▶ **Data section**
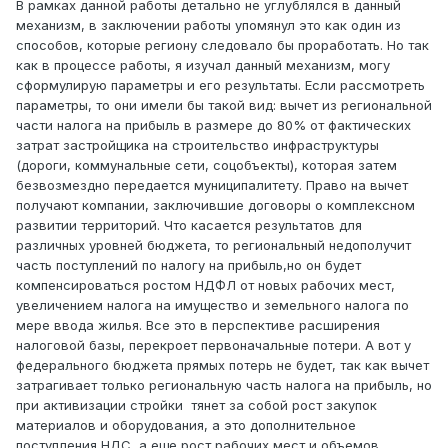
В рамках данной работы детально не углублялся в данный
механизм, в заключении работы упомянул это как один из
способов, которые региону следовало бы проработать. Но так
как в процессе работы, я изучал данный механизм, могу
сформулирую параметры и его результаты. Если рассмотреть
параметры, то они имели бы такой вид: вычет из региональной
части налога на прибыль в размере до 80% от фактических
затрат застройщика на строительство инфраструктуры
(дороги, коммунальные сети, соцобъекты), которая затем
безвозмездно передается муниципалитету. Право на вычет
получают компании, заключившие договоры о комплексном
развитии территорий. Что касается результатов для
различных уровней бюджета, то региональный недополучит
часть поступлений по налогу на прибыль,но он будет
компенсироваться ростом НДФЛ от новых рабочих мест,
увеличением налога на имущество и земельного налога по
мере ввода жилья. Все это в перспективе расширения
налоговой базы, перекроет первоначальные потери. А вот у
федерального бюджета прямых потерь не будет, так как вычет
затрагивает только региональную часть налога на прибыль, но
при активизации стройки тянет за собой рост закупок
материалов и оборудования, а это дополнительное
поступления НДС, а еще рост рабочих мест и объемов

▶ **Work order**
Only one stretch of the data above is needed. Restate it word for word, from the line containing "способов, которые региону" through the line containing "затрагивает только региональную", both ends included.

▶ **Answer for the task**
способов, которые региону следовало бы проработать. Но так
как в процессе работы, я изучал данный механизм, могу
сформулирую параметры и его результаты. Если рассмотреть
параметры, то они имели бы такой вид: вычет из региональной
части налога на прибыль в размере до 80% от фактических
затрат застройщика на строительство инфраструктуры
(дороги, коммунальные сети, соцобъекты), которая затем
безвозмездно передается муниципалитету. Право на вычет
получают компании, заключившие договоры о комплексном
развитии территорий. Что касается результатов для
различных уровней бюджета, то региональный недополучит
часть поступлений по налогу на прибыль,но он будет
компенсироваться ростом НДФЛ от новых рабочих мест,
увеличением налога на имущество и земельного налога по
мере ввода жилья. Все это в перспективе расширения
налоговой базы, перекроет первоначальные потери. А вот у
федерального бюджета прямых потерь не будет, так как вычет
затрагивает только региональную часть налога на прибыль, но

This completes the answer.